Train drivers, public sector workers and students sought to pile pressure on French President Emmanuel Macron on Wednesday as fresh stoppages on the railways and new protests disrupted travel and universities.
Students occupied the prestigious Sciences Po university in Paris overnight, the latest campus to be blocked by protesters over university reforms which critics see as part of a rollback of public services.
"Sciences Po students against Macron's dictatorship," read a banner hung from a window of the Paris university, which has groomed generations of French politicians, including 40-year-old Macron.
The protest, which follows weeks of sit-ins and demonstrations at several universities around the country, came as railway workers launched a fourth round of strikes which led to mass cancellations nation-wide.
One in three high-speed TGVs and one in four inter-city trains were scheduled on Wednesday and Thursday.
Eurostar services to London will be only marginally affected however, with four out of five trains set to run as announced.
On Thursday, civil servants, workers in state retirement homes and students have all been called to demonstrate -- the second in a month after a day of protests on March 22 which brought around 300,000 onto the street, according to police figures.
Unlike last time, the Paris metro also faces disruptions on Thursday.
Adding to the growing picture of defiance, the head of the energy branch of the hardline CGT union, Sebastien Menesplier, also announced Wednesday that workers were looking at "targeted" power cuts.
Macron, who sees his own credibility as a reformer on the line as he prepares to mark the first anniversary of his presidency on May 14, has insisted he will not back down on his bid to shake up the big-spending public sector.
The ambitious young centrist, elected at the head of his own party last May, is also facing resistance in Europe to his plans to shake up the European Union where Germany has cooled on some of his plans.

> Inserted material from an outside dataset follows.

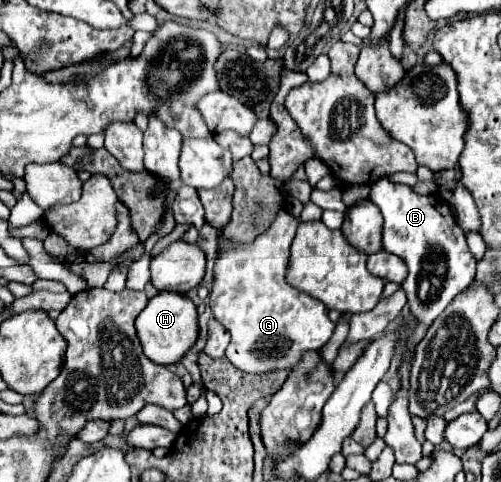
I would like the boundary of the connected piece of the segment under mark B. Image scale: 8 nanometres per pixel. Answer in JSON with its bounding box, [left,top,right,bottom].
[370,178,476,350]

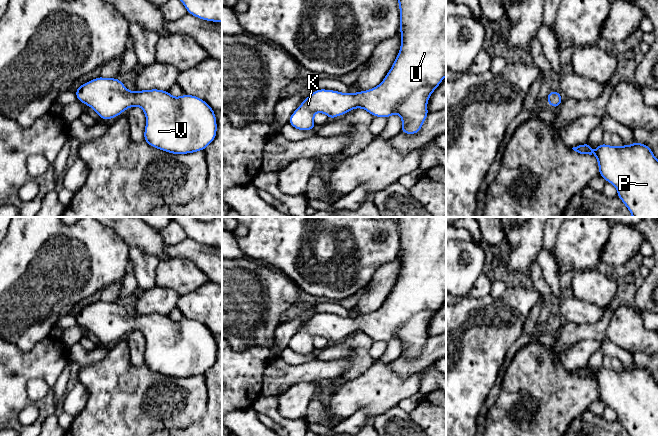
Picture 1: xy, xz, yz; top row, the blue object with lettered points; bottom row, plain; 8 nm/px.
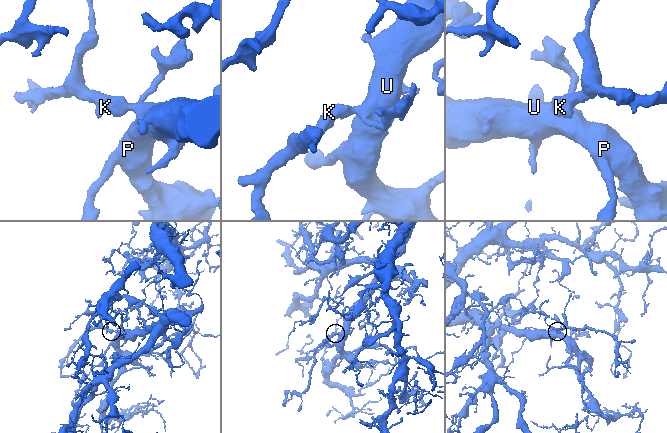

On Tuesday, he received a rousing endorsement from the French parliament, however, where members of the lower house voted overwhelmingly in favour of his reform of the heavily indebted state rail operator SNCF.
The bill sailed through the National Assembly with 454 votes for and 80 against the government's plans to scrap jobs-for-life and early retirement guarantees for new SNCF hires.
"Democracy is calling on the unions to find a solution that moves things forward, not backwards," Labour Minister Muriel Penicaud told France 2 television as the fourth instalment of rolling rail strikes got underway.
Since the beginning of April train drivers and other rail workers have been walking off the job two days out of every five.
They have vowed to continue until at least June 28.
Students meanwhile are up in arms over changes allowing universities to select candidates for degree courses, calling it a violation of the principle of free education for all.
The various protests are still however a far cry from the mass public sector strikes that forced a right-wing government to withdraw pension reforms in 1995, or May 1968 when a revolt by students and workers turned Paris into a battleground.
Macron is hoping that the rail reform, which now moves to the Senate, will be passed quickly, taking the wind out of the protesters' sails.
He is largely backed by public opinion, with 61 percent of respondents to a recent Ifop poll saying they wanted the government to push through the changes.